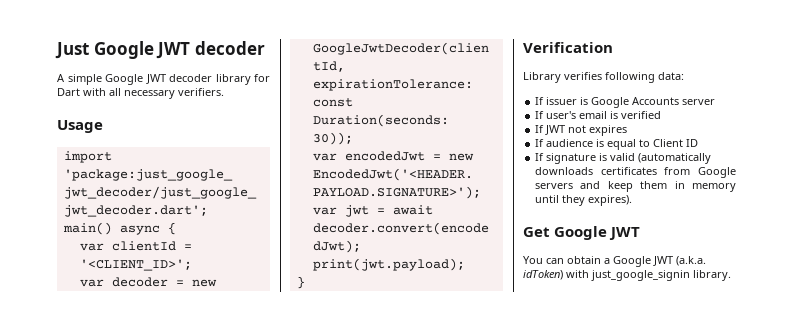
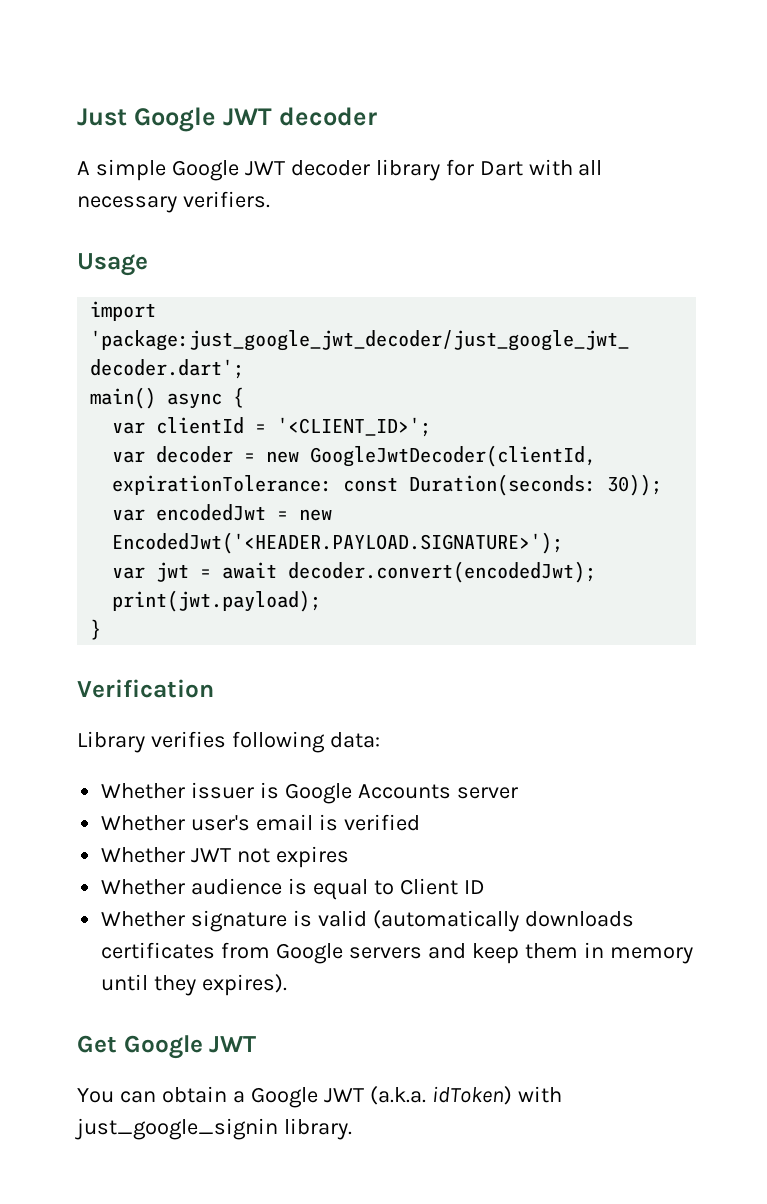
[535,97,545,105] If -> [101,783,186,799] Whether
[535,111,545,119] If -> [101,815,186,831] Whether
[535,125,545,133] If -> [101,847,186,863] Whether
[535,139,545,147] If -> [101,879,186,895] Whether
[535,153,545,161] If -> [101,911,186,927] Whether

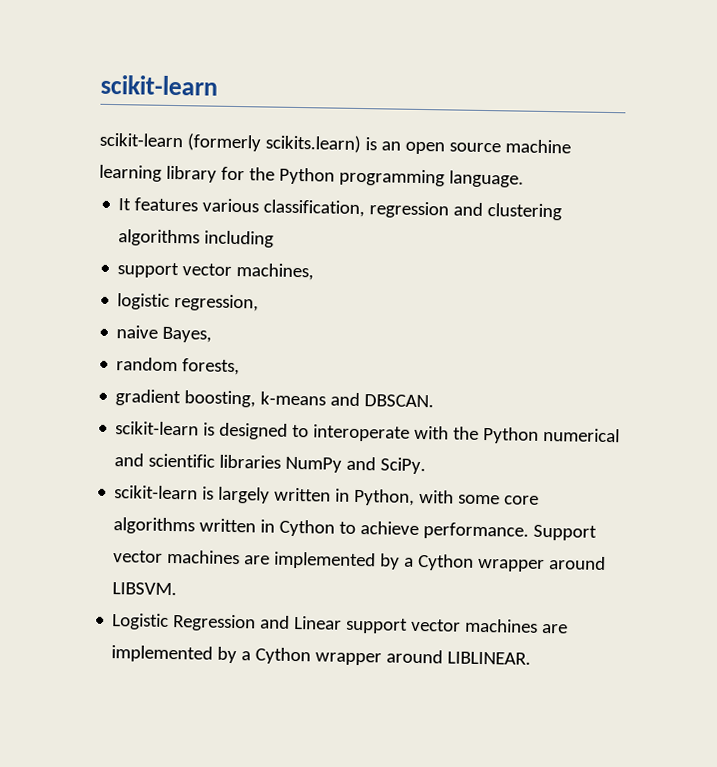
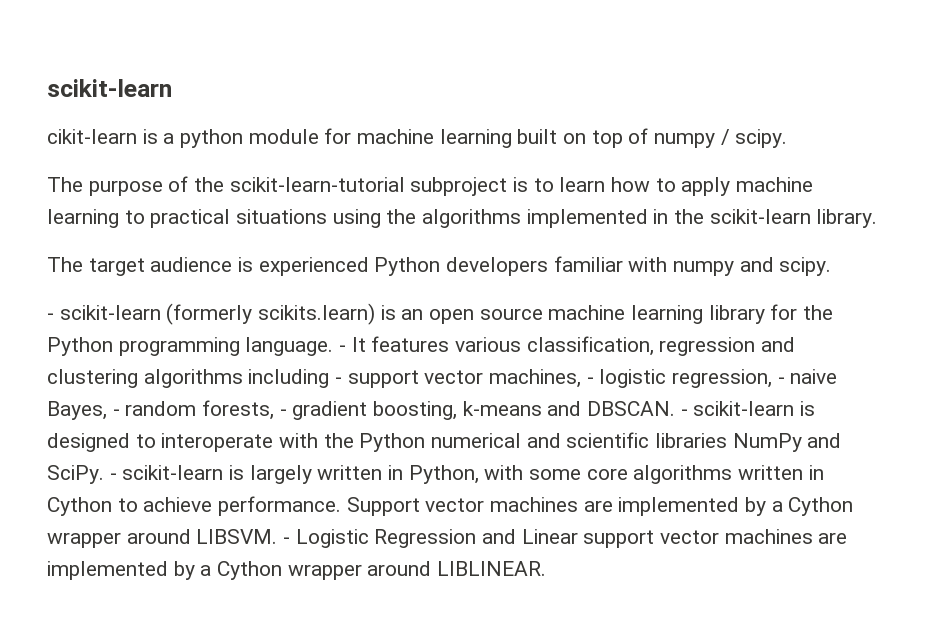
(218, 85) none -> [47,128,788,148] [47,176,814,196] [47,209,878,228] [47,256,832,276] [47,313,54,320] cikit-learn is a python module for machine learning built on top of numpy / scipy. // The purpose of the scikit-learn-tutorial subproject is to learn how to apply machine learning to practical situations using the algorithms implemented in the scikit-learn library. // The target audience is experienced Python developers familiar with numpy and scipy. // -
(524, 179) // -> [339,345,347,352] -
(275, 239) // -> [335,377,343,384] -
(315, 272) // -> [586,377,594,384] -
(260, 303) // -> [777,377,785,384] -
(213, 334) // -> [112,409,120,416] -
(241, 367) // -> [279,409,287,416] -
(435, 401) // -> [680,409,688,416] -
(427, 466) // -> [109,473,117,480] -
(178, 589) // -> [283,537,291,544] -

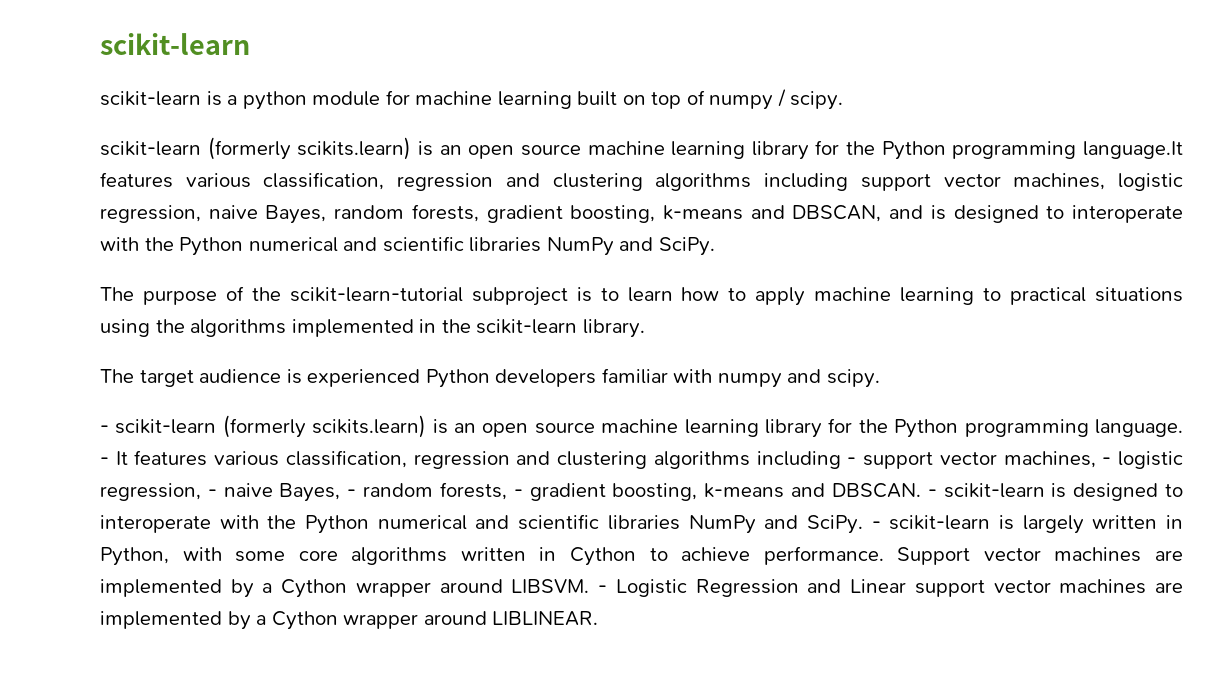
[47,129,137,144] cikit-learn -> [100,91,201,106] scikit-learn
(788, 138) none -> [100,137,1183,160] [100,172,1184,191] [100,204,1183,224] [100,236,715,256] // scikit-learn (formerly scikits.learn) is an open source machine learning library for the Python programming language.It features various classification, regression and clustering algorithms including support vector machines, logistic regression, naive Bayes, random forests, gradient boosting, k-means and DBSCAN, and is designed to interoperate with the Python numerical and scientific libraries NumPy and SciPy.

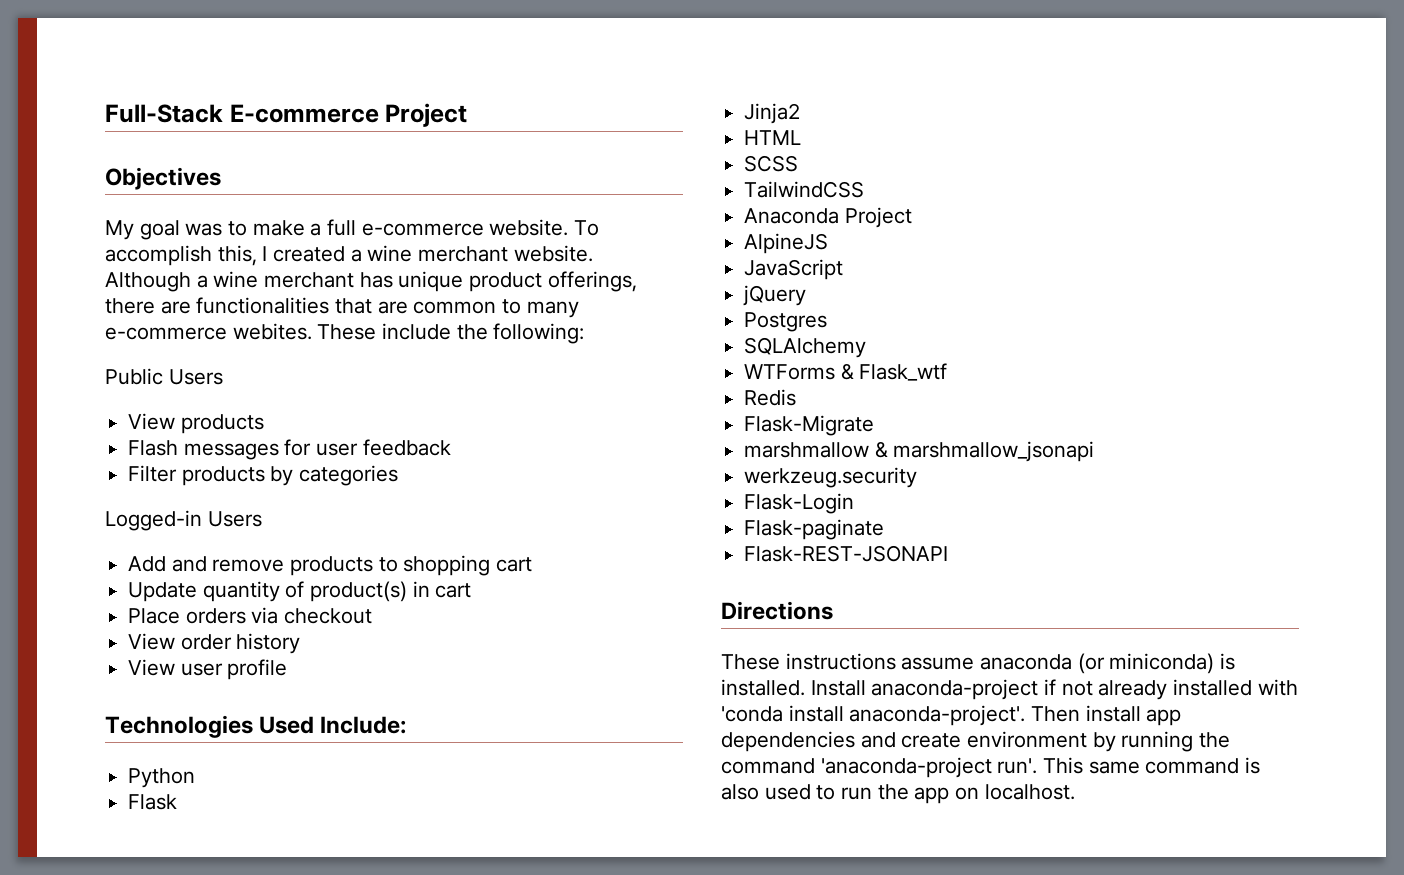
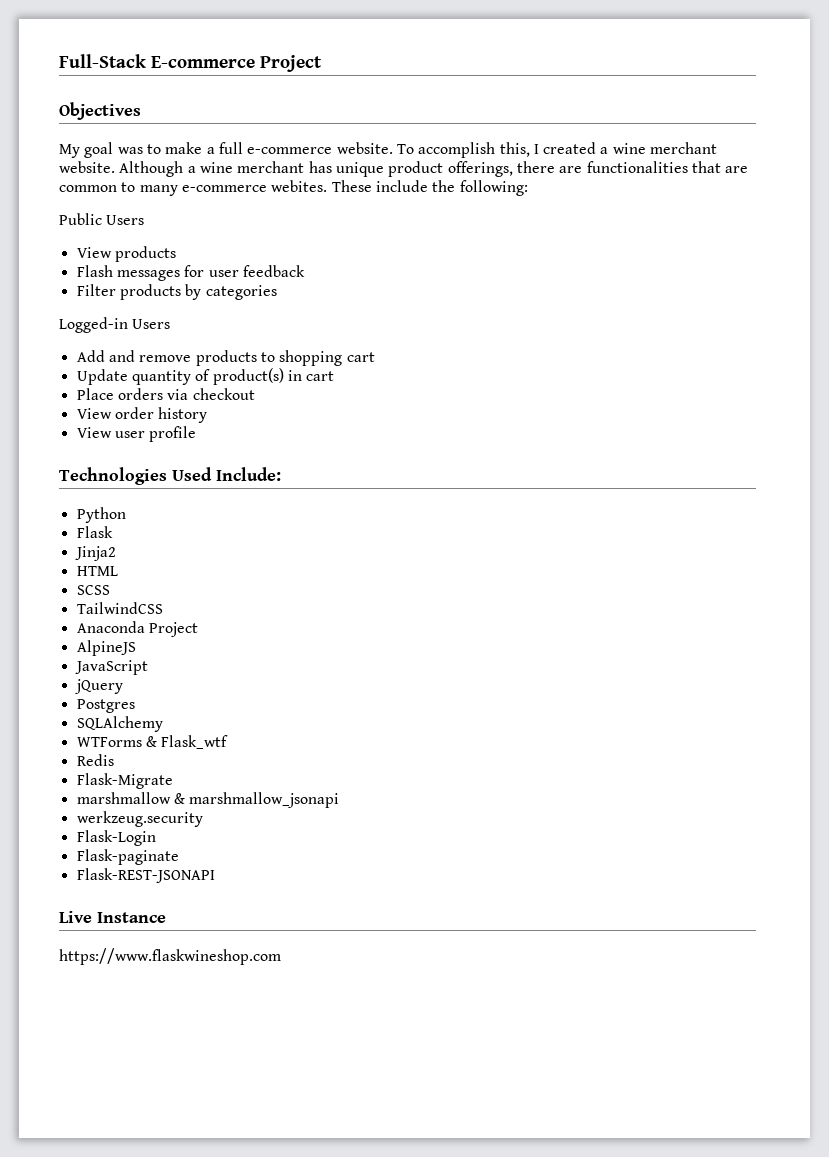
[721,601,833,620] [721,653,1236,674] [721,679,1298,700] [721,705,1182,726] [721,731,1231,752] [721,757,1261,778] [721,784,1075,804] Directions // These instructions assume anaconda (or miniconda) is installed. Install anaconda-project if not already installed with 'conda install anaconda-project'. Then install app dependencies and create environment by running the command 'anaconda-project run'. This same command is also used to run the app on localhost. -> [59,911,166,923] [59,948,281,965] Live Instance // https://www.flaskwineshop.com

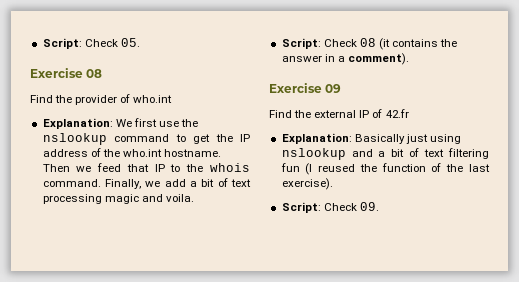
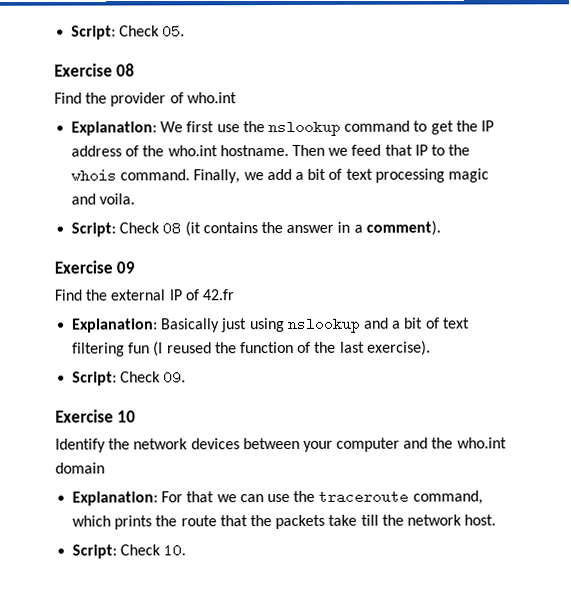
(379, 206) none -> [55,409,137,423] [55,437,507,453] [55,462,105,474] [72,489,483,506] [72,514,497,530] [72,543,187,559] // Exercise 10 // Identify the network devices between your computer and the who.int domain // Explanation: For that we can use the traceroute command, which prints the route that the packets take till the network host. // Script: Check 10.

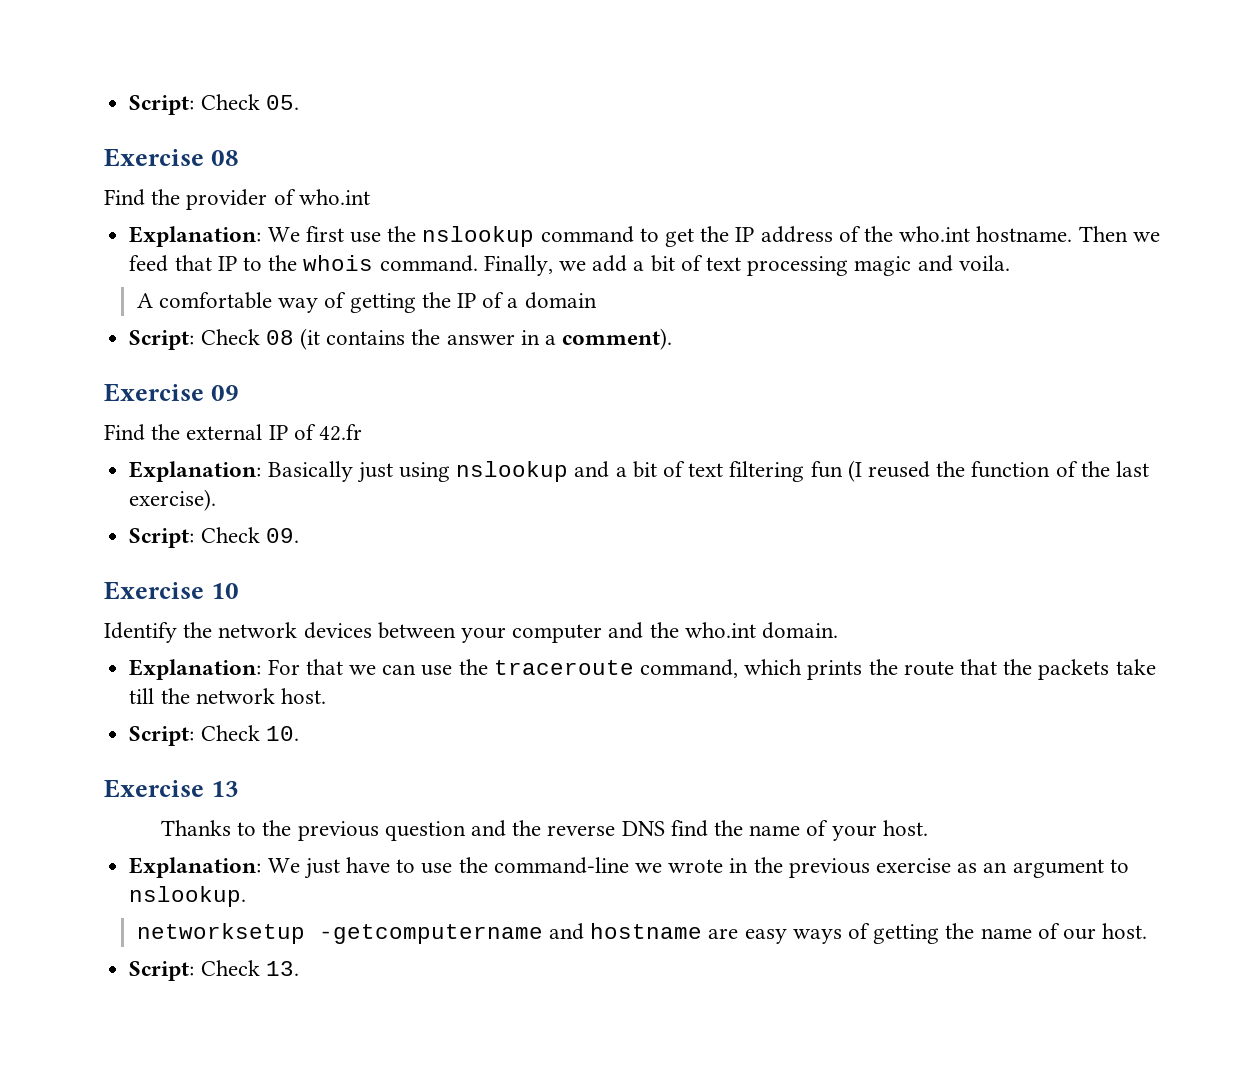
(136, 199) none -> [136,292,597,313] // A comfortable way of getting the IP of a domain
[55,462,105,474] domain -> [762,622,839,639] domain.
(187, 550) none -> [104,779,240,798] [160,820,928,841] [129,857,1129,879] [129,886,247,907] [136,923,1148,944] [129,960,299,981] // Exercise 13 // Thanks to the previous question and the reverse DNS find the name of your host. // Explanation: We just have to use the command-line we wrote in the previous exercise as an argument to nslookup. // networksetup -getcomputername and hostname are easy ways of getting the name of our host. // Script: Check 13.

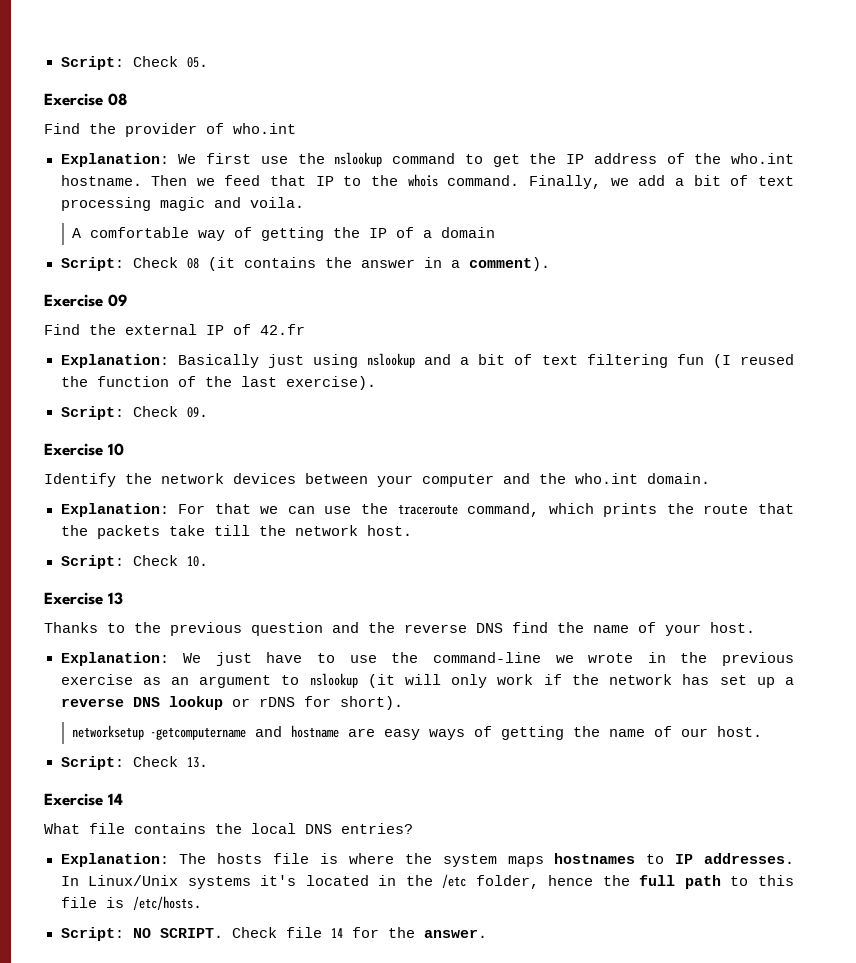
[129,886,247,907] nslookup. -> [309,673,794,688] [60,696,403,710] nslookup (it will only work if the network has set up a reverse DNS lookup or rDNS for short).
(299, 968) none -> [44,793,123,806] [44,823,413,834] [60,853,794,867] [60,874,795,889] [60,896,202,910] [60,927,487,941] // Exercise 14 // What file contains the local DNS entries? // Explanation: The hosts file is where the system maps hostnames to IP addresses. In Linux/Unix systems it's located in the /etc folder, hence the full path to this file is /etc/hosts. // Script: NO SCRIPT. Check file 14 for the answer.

───

- **WHAT TO WORK ON**
When a line in the material includes the word "nslookup", copy it out.

- **ANSWER TO THIS EXERCISE**
(187, 550) none -> [104,779,240,798] [160,820,928,841] [129,857,1129,879] [129,886,247,907] [136,923,1148,944] [129,960,299,981] // Exercise 13 // Thanks to the previous question and the reverse DNS find the name of your host. // Explanation: We just have to use the command-line we wrote in the previous exercise as an argument to nslookup. // networksetup -getcomputername and hostname are easy ways of getting the name of our host. // Script: Check 13.
[129,886,247,907] nslookup. -> [309,673,794,688] [60,696,403,710] nslookup (it will only work if the network has set up a reverse DNS lookup or rDNS for short).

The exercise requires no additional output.